START Source material

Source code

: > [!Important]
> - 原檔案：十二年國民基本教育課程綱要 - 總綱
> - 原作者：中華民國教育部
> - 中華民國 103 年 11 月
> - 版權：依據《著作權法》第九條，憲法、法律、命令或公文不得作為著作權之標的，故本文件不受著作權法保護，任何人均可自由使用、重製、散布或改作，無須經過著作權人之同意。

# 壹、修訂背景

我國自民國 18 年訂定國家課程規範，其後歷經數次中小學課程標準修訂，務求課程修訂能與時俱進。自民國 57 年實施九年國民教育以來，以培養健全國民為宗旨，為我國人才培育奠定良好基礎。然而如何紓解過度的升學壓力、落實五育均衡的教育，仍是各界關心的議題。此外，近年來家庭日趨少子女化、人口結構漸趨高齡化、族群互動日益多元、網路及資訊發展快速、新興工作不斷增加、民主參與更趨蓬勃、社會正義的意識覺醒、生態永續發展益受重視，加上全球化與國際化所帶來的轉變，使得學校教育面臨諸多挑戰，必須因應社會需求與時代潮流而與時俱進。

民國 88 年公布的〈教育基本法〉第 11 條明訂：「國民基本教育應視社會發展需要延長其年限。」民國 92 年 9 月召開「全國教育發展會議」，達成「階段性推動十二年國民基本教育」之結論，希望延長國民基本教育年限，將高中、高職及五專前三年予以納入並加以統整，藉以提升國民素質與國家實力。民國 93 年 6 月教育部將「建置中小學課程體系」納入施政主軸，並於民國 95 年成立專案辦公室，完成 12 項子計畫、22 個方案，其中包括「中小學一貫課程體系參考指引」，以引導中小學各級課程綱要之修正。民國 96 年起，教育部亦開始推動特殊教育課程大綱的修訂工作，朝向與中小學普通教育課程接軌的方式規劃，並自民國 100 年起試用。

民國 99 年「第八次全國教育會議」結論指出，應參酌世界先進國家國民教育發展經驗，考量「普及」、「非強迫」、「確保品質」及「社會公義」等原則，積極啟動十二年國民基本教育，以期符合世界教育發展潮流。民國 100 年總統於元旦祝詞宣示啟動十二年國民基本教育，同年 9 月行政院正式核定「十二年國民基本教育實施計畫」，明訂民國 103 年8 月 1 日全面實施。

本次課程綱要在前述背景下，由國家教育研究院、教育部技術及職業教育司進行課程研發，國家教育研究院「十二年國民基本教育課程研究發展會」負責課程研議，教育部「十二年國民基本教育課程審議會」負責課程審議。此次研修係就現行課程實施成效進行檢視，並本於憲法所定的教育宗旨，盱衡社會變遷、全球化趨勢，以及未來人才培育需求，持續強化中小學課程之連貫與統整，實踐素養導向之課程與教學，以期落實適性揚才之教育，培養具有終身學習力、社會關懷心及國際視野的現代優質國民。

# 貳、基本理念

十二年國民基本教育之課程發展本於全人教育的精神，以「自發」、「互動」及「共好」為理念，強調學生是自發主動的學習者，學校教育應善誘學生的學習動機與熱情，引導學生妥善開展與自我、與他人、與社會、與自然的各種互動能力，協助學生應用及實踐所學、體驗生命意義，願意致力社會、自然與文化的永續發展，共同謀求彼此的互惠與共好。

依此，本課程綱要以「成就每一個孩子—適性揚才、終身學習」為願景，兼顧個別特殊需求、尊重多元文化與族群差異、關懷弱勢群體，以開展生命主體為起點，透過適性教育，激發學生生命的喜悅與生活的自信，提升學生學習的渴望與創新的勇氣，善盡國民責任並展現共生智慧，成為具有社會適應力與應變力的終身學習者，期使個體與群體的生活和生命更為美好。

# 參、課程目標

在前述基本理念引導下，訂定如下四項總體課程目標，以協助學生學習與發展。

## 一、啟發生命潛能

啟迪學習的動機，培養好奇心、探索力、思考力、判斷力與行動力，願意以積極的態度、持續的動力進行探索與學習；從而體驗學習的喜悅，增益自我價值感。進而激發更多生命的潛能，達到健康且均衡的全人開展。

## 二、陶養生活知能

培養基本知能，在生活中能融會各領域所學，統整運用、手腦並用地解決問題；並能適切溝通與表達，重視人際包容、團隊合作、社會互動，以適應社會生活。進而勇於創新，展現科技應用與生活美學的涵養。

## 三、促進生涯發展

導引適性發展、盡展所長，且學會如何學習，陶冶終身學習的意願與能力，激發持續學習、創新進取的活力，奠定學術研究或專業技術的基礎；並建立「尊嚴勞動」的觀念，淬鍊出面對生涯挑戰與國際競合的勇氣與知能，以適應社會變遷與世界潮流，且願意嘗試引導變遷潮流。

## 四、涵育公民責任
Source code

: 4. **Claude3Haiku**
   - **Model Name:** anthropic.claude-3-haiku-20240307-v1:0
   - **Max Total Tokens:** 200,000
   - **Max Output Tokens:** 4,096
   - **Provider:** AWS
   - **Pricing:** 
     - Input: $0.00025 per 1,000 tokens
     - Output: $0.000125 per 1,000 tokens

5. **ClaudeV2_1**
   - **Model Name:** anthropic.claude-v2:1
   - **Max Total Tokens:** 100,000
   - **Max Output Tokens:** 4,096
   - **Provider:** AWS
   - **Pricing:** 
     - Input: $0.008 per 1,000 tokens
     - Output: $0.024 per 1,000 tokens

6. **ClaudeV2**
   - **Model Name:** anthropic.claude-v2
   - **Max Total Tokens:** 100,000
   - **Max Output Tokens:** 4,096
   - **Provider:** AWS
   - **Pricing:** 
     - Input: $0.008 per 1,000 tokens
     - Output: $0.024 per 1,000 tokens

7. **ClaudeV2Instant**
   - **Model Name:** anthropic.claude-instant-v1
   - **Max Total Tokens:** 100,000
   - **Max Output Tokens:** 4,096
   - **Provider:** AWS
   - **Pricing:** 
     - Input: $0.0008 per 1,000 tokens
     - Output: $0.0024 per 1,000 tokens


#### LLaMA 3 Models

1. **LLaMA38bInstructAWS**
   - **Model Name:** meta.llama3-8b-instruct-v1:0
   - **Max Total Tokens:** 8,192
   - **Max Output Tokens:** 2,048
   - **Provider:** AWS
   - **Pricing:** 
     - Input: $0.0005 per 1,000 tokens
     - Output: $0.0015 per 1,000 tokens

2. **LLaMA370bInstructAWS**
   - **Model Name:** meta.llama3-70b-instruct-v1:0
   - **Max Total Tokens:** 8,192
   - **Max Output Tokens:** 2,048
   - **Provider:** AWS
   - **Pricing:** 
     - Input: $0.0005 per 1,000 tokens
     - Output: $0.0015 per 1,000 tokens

END Source material

(Your goal): Return the source text of every record verbatim, line for line, with no changes.

(Problem solution):
Source code

: > [!Important]
> - 原檔案：十二年國民基本教育課程綱要 - 總綱
> - 原作者：中華民國教育部
> - 中華民國 103 年 11 月
> - 版權：依據《著作權法》第九條，憲法、法律、命令或公文不得作為著作權之標的，故本文件不受著作權法保護，任何人均可自由使用、重製、散布或改作，無須經過著作權人之同意。

# 壹、修訂背景

我國自民國 18 年訂定國家課程規範，其後歷經數次中小學課程標準修訂，務求課程修訂能與時俱進。自民國 57 年實施九年國民教育以來，以培養健全國民為宗旨，為我國人才培育奠定良好基礎。然而如何紓解過度的升學壓力、落實五育均衡的教育，仍是各界關心的議題。此外，近年來家庭日趨少子女化、人口結構漸趨高齡化、族群互動日益多元、網路及資訊發展快速、新興工作不斷增加、民主參與更趨蓬勃、社會正義的意識覺醒、生態永續發展益受重視，加上全球化與國際化所帶來的轉變，使得學校教育面臨諸多挑戰，必須因應社會需求與時代潮流而與時俱進。

民國 88 年公布的〈教育基本法〉第 11 條明訂：「國民基本教育應視社會發展需要延長其年限。」民國 92 年 9 月召開「全國教育發展會議」，達成「階段性推動十二年國民基本教育」之結論，希望延長國民基本教育年限，將高中、高職及五專前三年予以納入並加以統整，藉以提升國民素質與國家實力。民國 93 年 6 月教育部將「建置中小學課程體系」納入施政主軸，並於民國 95 年成立專案辦公室，完成 12 項子計畫、22 個方案，其中包括「中小學一貫課程體系參考指引」，以引導中小學各級課程綱要之修正。民國 96 年起，教育部亦開始推動特殊教育課程大綱的修訂工作，朝向與中小學普通教育課程接軌的方式規劃，並自民國 100 年起試用。

民國 99 年「第八次全國教育會議」結論指出，應參酌世界先進國家國民教育發展經驗，考量「普及」、「非強迫」、「確保品質」及「社會公義」等原則，積極啟動十二年國民基本教育，以期符合世界教育發展潮流。民國 100 年總統於元旦祝詞宣示啟動十二年國民基本教育，同年 9 月行政院正式核定「十二年國民基本教育實施計畫」，明訂民國 103 年8 月 1 日全面實施。

本次課程綱要在前述背景下，由國家教育研究院、教育部技術及職業教育司進行課程研發，國家教育研究院「十二年國民基本教育課程研究發展會」負責課程研議，教育部「十二年國民基本教育課程審議會」負責課程審議。此次研修係就現行課程實施成效進行檢視，並本於憲法所定的教育宗旨，盱衡社會變遷、全球化趨勢，以及未來人才培育需求，持續強化中小學課程之連貫與統整，實踐素養導向之課程與教學，以期落實適性揚才之教育，培養具有終身學習力、社會關懷心及國際視野的現代優質國民。

# 貳、基本理念

十二年國民基本教育之課程發展本於全人教育的精神，以「自發」、「互動」及「共好」為理念，強調學生是自發主動的學習者，學校教育應善誘學生的學習動機與熱情，引導學生妥善開展與自我、與他人、與社會、與自然的各種互動能力，協助學生應用及實踐所學、體驗生命意義，願意致力社會、自然與文化的永續發展，共同謀求彼此的互惠與共好。

依此，本課程綱要以「成就每一個孩子—適性揚才、終身學習」為願景，兼顧個別特殊需求、尊重多元文化與族群差異、關懷弱勢群體，以開展生命主體為起點，透過適性教育，激發學生生命的喜悅與生活的自信，提升學生學習的渴望與創新的勇氣，善盡國民責任並展現共生智慧，成為具有社會適應力與應變力的終身學習者，期使個體與群體的生活和生命更為美好。

# 參、課程目標

在前述基本理念引導下，訂定如下四項總體課程目標，以協助學生學習與發展。

## 一、啟發生命潛能

啟迪學習的動機，培養好奇心、探索力、思考力、判斷力與行動力，願意以積極的態度、持續的動力進行探索與學習；從而體驗學習的喜悅，增益自我價值感。進而激發更多生命的潛能，達到健康且均衡的全人開展。

## 二、陶養生活知能

培養基本知能，在生活中能融會各領域所學，統整運用、手腦並用地解決問題；並能適切溝通與表達，重視人際包容、團隊合作、社會互動，以適應社會生活。進而勇於創新，展現科技應用與生活美學的涵養。

## 三、促進生涯發展

導引適性發展、盡展所長，且學會如何學習，陶冶終身學習的意願與能力，激發持續學習、創新進取的活力，奠定學術研究或專業技術的基礎；並建立「尊嚴勞動」的觀念，淬鍊出面對生涯挑戰與國際競合的勇氣與知能，以適應社會變遷與世界潮流，且願意嘗試引導變遷潮流。

## 四、涵育公民責任
Source code

: 4. **Claude3Haiku**
   - **Model Name:** anthropic.claude-3-haiku-20240307-v1:0
   - **Max Total Tokens:** 200,000
   - **Max Output Tokens:** 4,096
   - **Provider:** AWS
   - **Pricing:** 
     - Input: $0.00025 per 1,000 tokens
     - Output: $0.000125 per 1,000 tokens

5. **ClaudeV2_1**
   - **Model Name:** anthropic.claude-v2:1
   - **Max Total Tokens:** 100,000
   - **Max Output Tokens:** 4,096
   - **Provider:** AWS
   - **Pricing:** 
     - Input: $0.008 per 1,000 tokens
     - Output: $0.024 per 1,000 tokens

6. **ClaudeV2**
   - **Model Name:** anthropic.claude-v2
   - **Max Total Tokens:** 100,000
   - **Max Output Tokens:** 4,096
   - **Provider:** AWS
   - **Pricing:** 
     - Input: $0.008 per 1,000 tokens
     - Output: $0.024 per 1,000 tokens

7. **ClaudeV2Instant**
   - **Model Name:** anthropic.claude-instant-v1
   - **Max Total Tokens:** 100,000
   - **Max Output Tokens:** 4,096
   - **Provider:** AWS
   - **Pricing:** 
     - Input: $0.0008 per 1,000 tokens
     - Output: $0.0024 per 1,000 tokens


#### LLaMA 3 Models

1. **LLaMA38bInstructAWS**
   - **Model Name:** meta.llama3-8b-instruct-v1:0
   - **Max Total Tokens:** 8,192
   - **Max Output Tokens:** 2,048
   - **Provider:** AWS
   - **Pricing:** 
     - Input: $0.0005 per 1,000 tokens
     - Output: $0.0015 per 1,000 tokens

2. **LLaMA370bInstructAWS**
   - **Model Name:** meta.llama3-70b-instruct-v1:0
   - **Max Total Tokens:** 8,192
   - **Max Output Tokens:** 2,048
   - **Provider:** AWS
   - **Pricing:** 
     - Input: $0.0005 per 1,000 tokens
     - Output: $0.0015 per 1,000 tokens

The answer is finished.